TEXTO EXTRAÍDO
■ ■ ■ ■ ■ ■ ■

Las riberas del Manzanares, en esta ópera de los últimos años, remiten a las idealizadas riberas del Tormes donde se desarrollaron la acción y las discusiones de los pastores protagonistas de La Arcadia, la novela que Lope escribió de joven, cuando trabajaba y vivía en la corte del duque de Alba asentada por entonces en la ciudad salmantina de Alba de Tormes. Es cierto que la convención requiere una idealización absoluta, con pastores –y pastoras- casi filósofos, capaces de desentrañar los más finos significados de conceptos como el del amor y analizar los matices más sutiles de los celos. Es un mundo de lujo, donde se rinde culto a la belleza, a la inteligencia y a la elegancia en la expresión. La fábula pastoral, como las de Torquato Tasso o Gian Battista Guarini, autores predilectos de Lope, se evade de la realidad. (Lope también es autor de un auto sacramental, El bosque de amor, que pone en escena el idilio de Cristo y el Alma, el alma enamorada, en una selva en la que el Deleite y la Lujuria compiten con la Razón y el Amor Divino.)
Ahora bien, quizás en este mundo ideal no todo es tan amable como lo parece, ni están los habitantes de este escenario privilegiado libres de cualquier padecimiento… Resulta que en la ribera del Manzanares viven dos pastores, Silvio, enamorado de Filis, y Jacinto, enamorado de Flora. Ni Flora ni Filis corresponden a sus amantes. Las dos quieren vivir una vida libre, ajena a las penalidades del amor. También el río Manzanares, que trae las aguas desde la fría sierra del Guadarrama, se cree ajeno a las desdichas de Eros. Ahora bien, creerse a salvo del amor es signo de soberbia, castigada desde antiguo. Por eso Venus, cuando se entera de lo que está ocurriendo en las riberas del Manzanares, envía hasta allí a su hijo Cupido. Amor tiene que poner remedio a una situación antinatural.

■ ■ ■ ■ ■ ■ ■

DATOS PROPORCIONADOS
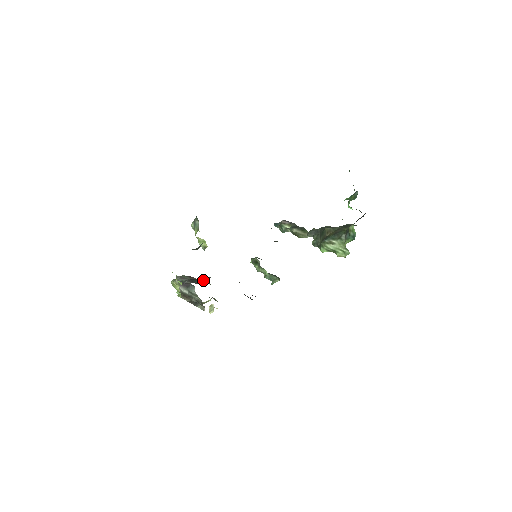
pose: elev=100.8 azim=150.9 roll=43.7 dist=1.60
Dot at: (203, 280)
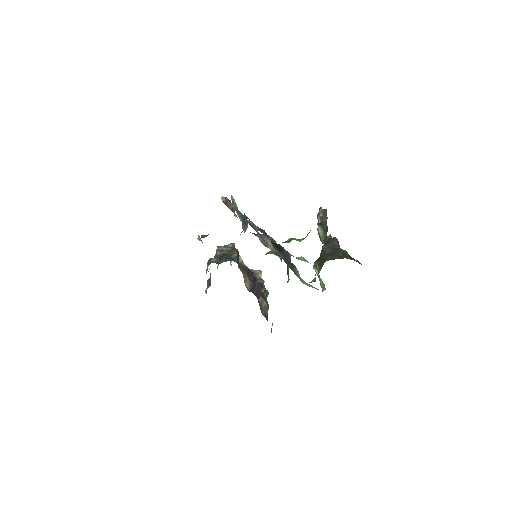
Dot at: (233, 258)
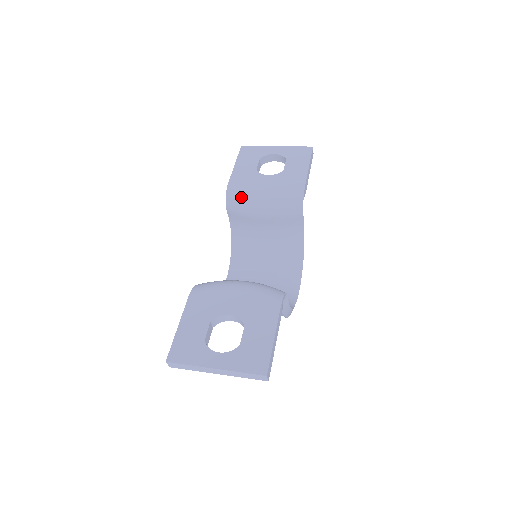
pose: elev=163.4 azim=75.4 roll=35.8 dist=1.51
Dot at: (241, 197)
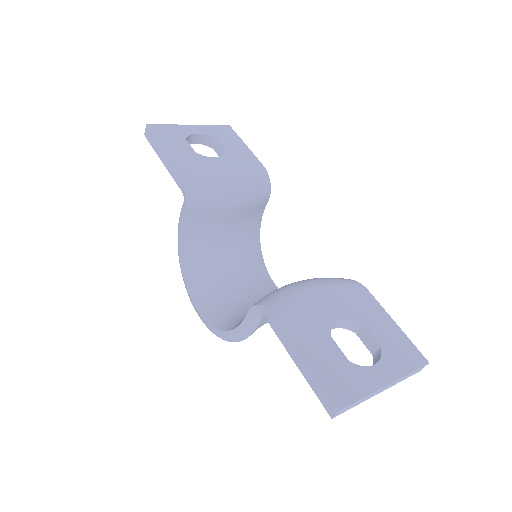
Dot at: (207, 186)
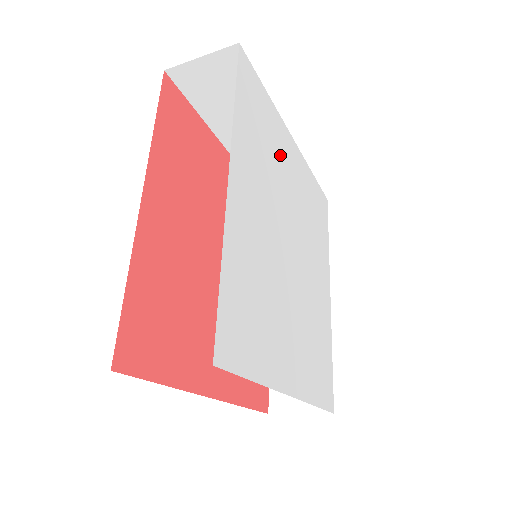
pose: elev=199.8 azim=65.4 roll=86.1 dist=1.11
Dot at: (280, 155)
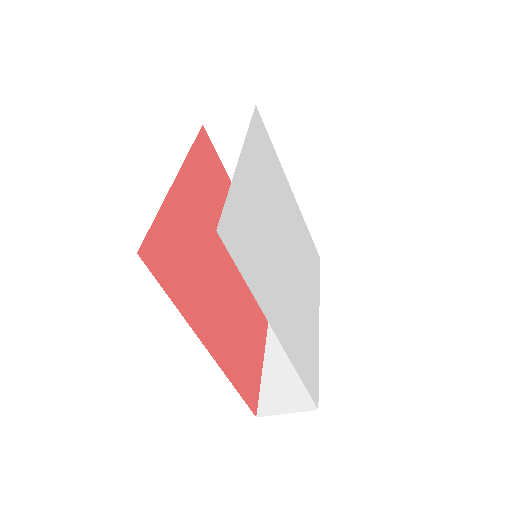
Dot at: (280, 187)
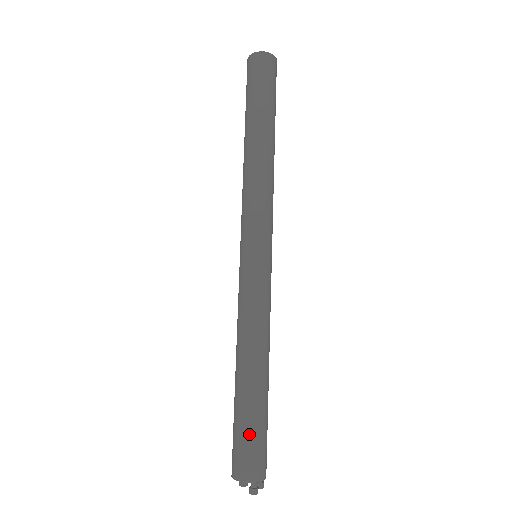
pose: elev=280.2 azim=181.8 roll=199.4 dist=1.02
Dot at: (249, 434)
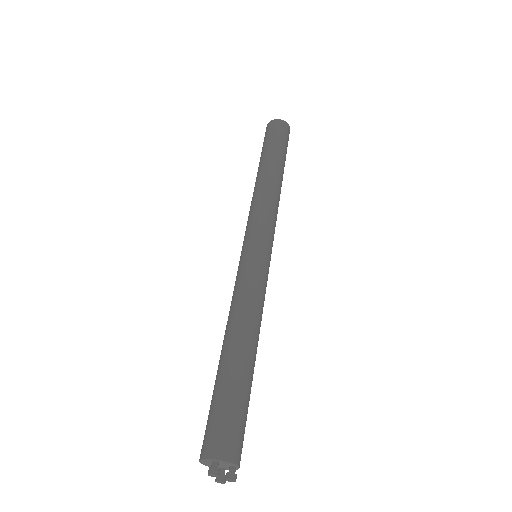
Dot at: (215, 406)
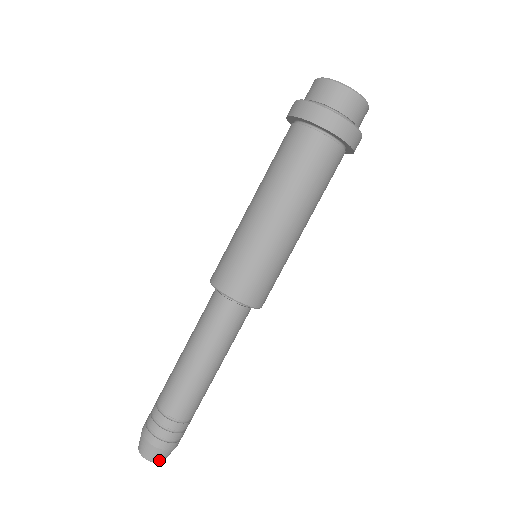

■ ■ ■ ■ ■ ■ ■

TAREA
Según el texto extraído, ¿qué figuras pone en escena el auto sacramental El bosque de amor? Nómbralas todas.

RESULTADO
Cristo, el Alma, el Deleite, la Lujuria, la Razón y el Amor Divino.